Mrs. Brighton leaned toward me suddenly. Her elbow spilled the rest of her tea. "Jake was drowned three days ago, accidentally drowned in the ocean."

"He was drowned in fresh water," I said, "and put into the ocean afterwards."

"But that's terrible. I knew Jake. I've known him since he was in high school. He was one of our delivery boys. He was the most harmless soul I ever knew."

"It's often the harmless ones that get killed."

As I said that, I thought of Betty. Her face was in my mind, and her firm harmless body. My chest felt hot and tight, and I took a deep breath and let it out, without intending to, in a barely audible sigh.

"What's the matter?" Mrs. Brighton said.

"I hate to see people die."

"Then you picked a strange profession."

"I know I did. But every now and then I have a chance to prevent a killing."

And every now and then I precipitated one. I tried to keep that thought and the thought of Betty from coming together, but the two thoughts nudged each other like conspirators.

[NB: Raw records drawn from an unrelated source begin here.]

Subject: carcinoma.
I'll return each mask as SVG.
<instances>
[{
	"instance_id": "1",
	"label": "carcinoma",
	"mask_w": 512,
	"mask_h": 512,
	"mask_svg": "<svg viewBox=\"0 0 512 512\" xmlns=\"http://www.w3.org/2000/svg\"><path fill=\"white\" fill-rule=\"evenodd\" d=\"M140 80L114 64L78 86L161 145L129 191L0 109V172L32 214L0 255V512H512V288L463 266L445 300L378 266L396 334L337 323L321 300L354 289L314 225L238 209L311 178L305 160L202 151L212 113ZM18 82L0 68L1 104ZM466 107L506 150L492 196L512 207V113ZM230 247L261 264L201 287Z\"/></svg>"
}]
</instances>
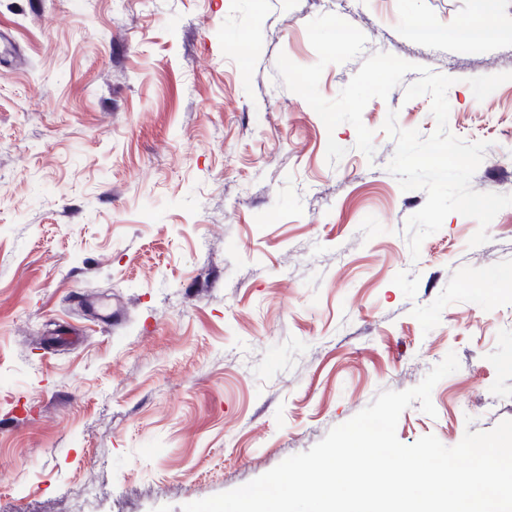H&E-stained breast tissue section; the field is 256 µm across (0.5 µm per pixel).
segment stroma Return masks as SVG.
I'll return each mask as SVG.
<instances>
[{
	"instance_id": "stroma-1",
	"label": "stroma",
	"mask_w": 512,
	"mask_h": 512,
	"mask_svg": "<svg viewBox=\"0 0 512 512\" xmlns=\"http://www.w3.org/2000/svg\"><path fill=\"white\" fill-rule=\"evenodd\" d=\"M326 0H0V512H181L309 450L384 390L460 368L396 435L445 446L512 419V206L453 213L411 257L425 201L382 128L431 135L409 72L356 131L288 90ZM353 0L384 52L453 77L449 131L512 194V0ZM345 148L326 160L328 139Z\"/></svg>"
}]
</instances>
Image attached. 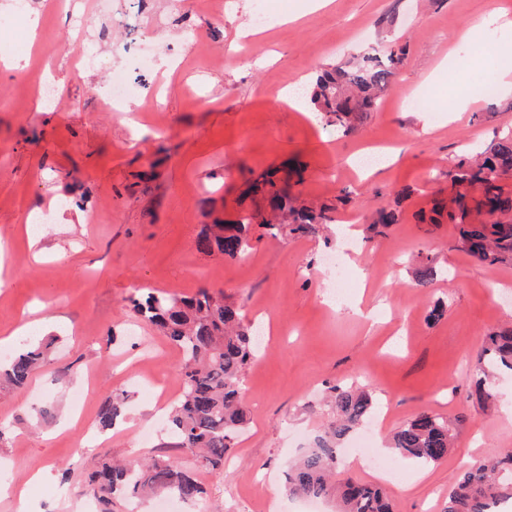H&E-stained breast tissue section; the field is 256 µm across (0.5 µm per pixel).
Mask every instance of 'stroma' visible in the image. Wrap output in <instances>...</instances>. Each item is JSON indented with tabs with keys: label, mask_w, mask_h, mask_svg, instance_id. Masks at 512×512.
I'll return each mask as SVG.
<instances>
[{
	"label": "stroma",
	"mask_w": 512,
	"mask_h": 512,
	"mask_svg": "<svg viewBox=\"0 0 512 512\" xmlns=\"http://www.w3.org/2000/svg\"><path fill=\"white\" fill-rule=\"evenodd\" d=\"M26 0L19 29L0 28V43L27 32V66L0 64V357L20 342L41 343L51 364L21 388L0 391V485L25 489L33 512H98L86 492L103 458L148 459L175 447L168 408L127 377L134 359L156 389L176 396L181 354L130 310L153 292L223 291L244 323L272 316L259 357L245 378L247 422L220 473L196 469L203 505L185 512H299L285 474L333 420L328 388L364 386L376 405V442L399 484L384 483L393 512H441L448 486L469 463L512 450V374H502L491 408L471 396L486 334L512 323V264L488 266L454 245L453 225L421 223V212L448 190V172L512 127V93L456 100L482 69L498 71L512 48V0H223L222 15L198 12L196 0H134L145 48L161 79L156 104L128 112L107 105L105 71L120 65L124 31L67 0L63 9ZM275 17L256 28L255 13ZM393 40L407 56L377 112L351 134L314 110L279 101L326 64ZM483 47L475 58L473 44ZM102 65L77 67L88 45ZM48 71L53 99L36 109L18 99L26 73ZM428 98L429 110L410 107ZM391 151L383 168L349 159ZM293 162L304 166L294 192L335 209L317 236L258 229L237 260L196 246L214 218L234 220L261 207L246 197L251 174ZM390 206L399 223L377 235L371 213ZM49 215L39 235L30 218ZM353 237L345 260L354 286L328 299L329 254ZM433 267L428 287L417 271ZM56 321L40 322L42 307ZM443 314L433 318L434 307ZM131 391L124 423L101 431L104 402ZM52 419L34 427V408ZM457 425L454 448L428 468L395 460L392 433L420 412ZM67 465L69 481L37 483L40 470Z\"/></svg>",
	"instance_id": "1"
}]
</instances>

"Eat your vegetables," Mrs. Brighton said. "A man needs all the vitamins he can get." She added in the same matter-of-fact tone: "You're worried about Betty Jo Siddon, aren't you?"

"Yes, I am."

"So am I. Particularly since you told me Jake Whitmore was murdered. Somebody I've known half my life-that's striking close to home. And if something happened to Betty-" Her voice broke off and started again in a lower register: "I'm fond of that girl, and if anything happened to her-well, there's nothing I wouldn't do."

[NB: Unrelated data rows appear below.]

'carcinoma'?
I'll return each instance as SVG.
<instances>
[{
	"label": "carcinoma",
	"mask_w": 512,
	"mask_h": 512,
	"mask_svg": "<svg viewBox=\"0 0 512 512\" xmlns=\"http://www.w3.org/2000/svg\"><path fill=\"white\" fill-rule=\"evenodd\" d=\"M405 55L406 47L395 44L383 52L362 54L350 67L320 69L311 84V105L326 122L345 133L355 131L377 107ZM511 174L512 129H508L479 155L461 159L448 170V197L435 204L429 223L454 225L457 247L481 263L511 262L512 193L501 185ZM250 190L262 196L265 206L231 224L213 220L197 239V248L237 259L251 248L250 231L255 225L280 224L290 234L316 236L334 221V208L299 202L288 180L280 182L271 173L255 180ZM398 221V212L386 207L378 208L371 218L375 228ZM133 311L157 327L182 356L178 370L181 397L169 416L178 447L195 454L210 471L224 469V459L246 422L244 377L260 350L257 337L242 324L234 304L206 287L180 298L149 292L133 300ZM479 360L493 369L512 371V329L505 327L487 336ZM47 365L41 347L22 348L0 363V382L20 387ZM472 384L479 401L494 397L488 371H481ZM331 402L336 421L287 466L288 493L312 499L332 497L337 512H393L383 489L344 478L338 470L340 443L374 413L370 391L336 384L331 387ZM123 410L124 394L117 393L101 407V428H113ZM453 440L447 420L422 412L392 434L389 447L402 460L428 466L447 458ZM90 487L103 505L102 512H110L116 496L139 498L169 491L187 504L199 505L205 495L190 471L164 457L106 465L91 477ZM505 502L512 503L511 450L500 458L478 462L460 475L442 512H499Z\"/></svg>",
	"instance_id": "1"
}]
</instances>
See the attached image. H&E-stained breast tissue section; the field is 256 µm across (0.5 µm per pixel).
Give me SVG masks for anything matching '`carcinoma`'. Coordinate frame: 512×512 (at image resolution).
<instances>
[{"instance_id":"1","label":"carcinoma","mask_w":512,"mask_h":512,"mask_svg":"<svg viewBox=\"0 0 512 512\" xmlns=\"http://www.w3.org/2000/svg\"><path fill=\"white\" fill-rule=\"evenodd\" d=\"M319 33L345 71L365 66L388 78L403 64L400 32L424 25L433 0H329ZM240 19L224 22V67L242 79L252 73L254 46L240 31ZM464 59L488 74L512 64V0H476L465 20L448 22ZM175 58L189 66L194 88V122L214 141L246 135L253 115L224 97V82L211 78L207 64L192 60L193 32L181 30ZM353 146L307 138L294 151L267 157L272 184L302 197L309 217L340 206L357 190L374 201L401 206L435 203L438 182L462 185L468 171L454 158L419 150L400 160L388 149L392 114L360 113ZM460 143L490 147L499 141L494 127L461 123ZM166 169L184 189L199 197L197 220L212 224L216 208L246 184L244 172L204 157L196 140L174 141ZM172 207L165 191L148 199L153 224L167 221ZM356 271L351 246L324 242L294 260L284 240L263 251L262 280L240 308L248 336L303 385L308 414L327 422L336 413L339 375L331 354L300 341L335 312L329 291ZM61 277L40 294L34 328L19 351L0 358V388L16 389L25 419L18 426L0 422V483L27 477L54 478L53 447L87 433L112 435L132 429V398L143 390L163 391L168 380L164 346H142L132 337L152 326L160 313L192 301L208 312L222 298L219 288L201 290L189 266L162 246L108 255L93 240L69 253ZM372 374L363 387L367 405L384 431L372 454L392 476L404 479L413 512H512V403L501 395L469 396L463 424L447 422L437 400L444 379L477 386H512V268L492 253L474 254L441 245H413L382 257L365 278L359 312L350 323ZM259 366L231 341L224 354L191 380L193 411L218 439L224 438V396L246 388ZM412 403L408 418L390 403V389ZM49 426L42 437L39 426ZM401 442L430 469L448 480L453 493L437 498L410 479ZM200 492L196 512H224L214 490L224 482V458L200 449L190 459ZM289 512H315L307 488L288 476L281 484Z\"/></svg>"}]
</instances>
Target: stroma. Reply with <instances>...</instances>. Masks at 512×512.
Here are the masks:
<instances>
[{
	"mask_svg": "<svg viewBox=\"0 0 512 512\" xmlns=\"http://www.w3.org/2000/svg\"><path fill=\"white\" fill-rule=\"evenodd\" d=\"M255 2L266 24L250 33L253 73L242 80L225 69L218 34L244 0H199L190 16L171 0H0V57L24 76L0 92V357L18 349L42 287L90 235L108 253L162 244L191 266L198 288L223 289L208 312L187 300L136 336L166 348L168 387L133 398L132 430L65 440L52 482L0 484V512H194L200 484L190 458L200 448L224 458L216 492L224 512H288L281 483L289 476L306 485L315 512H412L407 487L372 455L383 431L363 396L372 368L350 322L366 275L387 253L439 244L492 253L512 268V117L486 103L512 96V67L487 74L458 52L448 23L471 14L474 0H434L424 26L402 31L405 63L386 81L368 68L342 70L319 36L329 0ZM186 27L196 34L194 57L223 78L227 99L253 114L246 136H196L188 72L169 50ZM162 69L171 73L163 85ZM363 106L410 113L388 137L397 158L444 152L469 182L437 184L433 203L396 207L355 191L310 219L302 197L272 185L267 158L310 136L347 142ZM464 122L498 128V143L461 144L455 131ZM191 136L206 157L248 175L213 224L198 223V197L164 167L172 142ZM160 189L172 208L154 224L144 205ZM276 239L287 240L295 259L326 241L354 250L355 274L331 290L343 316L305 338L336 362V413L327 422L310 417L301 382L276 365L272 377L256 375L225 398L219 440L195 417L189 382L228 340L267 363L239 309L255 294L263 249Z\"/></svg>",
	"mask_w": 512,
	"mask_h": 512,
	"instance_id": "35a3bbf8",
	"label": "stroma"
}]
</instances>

"What do you think happened?"

She looked around the room as if for a portent or a prophet. There was no one there but a few old people eating.

"Betty's hooked on the Chantry case," she said. "She hasn't been talking about it much lately but I know the signs. I had it myself at one time, over twenty years ago. I was going to track Chantry down and bring him back alive and become the foremost lady journalist of my time. I even wangled my way to Tahiti on a tip. Gauguin was one of Chantry's big influences, you know. But he wasn't in Tahiti. Neither was Gauguin."

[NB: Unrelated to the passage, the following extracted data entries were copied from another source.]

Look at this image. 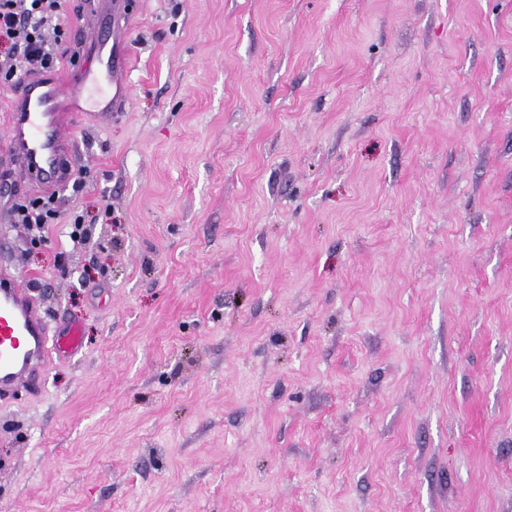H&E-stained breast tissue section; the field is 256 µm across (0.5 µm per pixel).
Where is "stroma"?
<instances>
[{"label":"stroma","instance_id":"stroma-1","mask_svg":"<svg viewBox=\"0 0 512 512\" xmlns=\"http://www.w3.org/2000/svg\"><path fill=\"white\" fill-rule=\"evenodd\" d=\"M131 2L0 512H512V0Z\"/></svg>","mask_w":512,"mask_h":512}]
</instances>
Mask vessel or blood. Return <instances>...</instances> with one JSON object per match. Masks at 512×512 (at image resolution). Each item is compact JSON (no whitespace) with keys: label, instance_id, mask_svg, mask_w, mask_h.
I'll return each mask as SVG.
<instances>
[{"label":"vessel or blood","instance_id":"obj_1","mask_svg":"<svg viewBox=\"0 0 512 512\" xmlns=\"http://www.w3.org/2000/svg\"><path fill=\"white\" fill-rule=\"evenodd\" d=\"M127 0H98L88 30H76L89 62L73 70L74 93L63 100L59 74L33 75L15 88L0 160L12 173V187L28 194H52L71 182L77 162L73 129L93 121L109 126L122 117L130 101L131 52L126 38ZM83 348L79 322H49L40 299L18 272L0 264V401L19 389L44 387V369L55 356L72 357Z\"/></svg>","mask_w":512,"mask_h":512}]
</instances>
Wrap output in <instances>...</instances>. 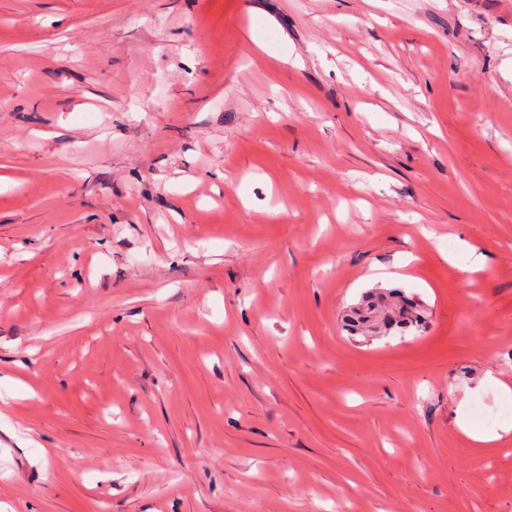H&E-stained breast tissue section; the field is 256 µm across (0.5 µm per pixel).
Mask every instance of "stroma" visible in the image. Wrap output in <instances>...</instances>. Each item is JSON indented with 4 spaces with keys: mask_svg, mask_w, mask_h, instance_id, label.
<instances>
[{
    "mask_svg": "<svg viewBox=\"0 0 512 512\" xmlns=\"http://www.w3.org/2000/svg\"><path fill=\"white\" fill-rule=\"evenodd\" d=\"M500 380L512 0H0V512H512ZM375 290L378 291H375L372 296H375L376 301L365 300L364 304L354 311L355 316L350 320L353 324L348 325L351 327V334L364 336L363 331L366 330L369 322L373 321L374 314L379 310L382 300L387 296L386 292L381 289ZM388 296L401 297V299L398 300L401 304L395 307V310L392 311V315L384 319L382 326L386 333L385 336L389 335L390 332L395 329L399 330L401 333H404L411 327L419 329L422 325L420 304L398 293H389ZM460 431L463 436L473 445L484 446L496 444L509 437L512 432V425H506L500 428V431H481L476 430L465 422H460Z\"/></svg>",
    "mask_w": 512,
    "mask_h": 512,
    "instance_id": "obj_1",
    "label": "stroma"
}]
</instances>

"But you think Chantry's alive?"

"I did then. Now I don't know. It's funny how you change your views of things as you get older. You're old enough to know what I mean. When I was a young woman, I imagined that Chantry had done what I would have liked to do. He thumbed his nose at this poky little town and walked away from it. He was under thirty, you know, when he dropped out of sight. He had all the time in the world ahead of him-time for a second life. Now that my own time is running short, I don't know. I think it's possible that he was murdered all those years ago."

"Who had reason to kill him?"

"I don't know. His wife, perhaps. Wives often do have reason. Don't quote me, but I wouldn't put it past her."

"Do you know her?"

"I know her quite well, at least I did. She's very publicity-conscious. When I stopped being a reporter, she lost all interest in me."

"Did you know Chantry himself?"

"I never did. He was a recluse, you know. He lived in this town for seven or eight years, and you could count on the fingers of one hand the number of people who knew him to speak to."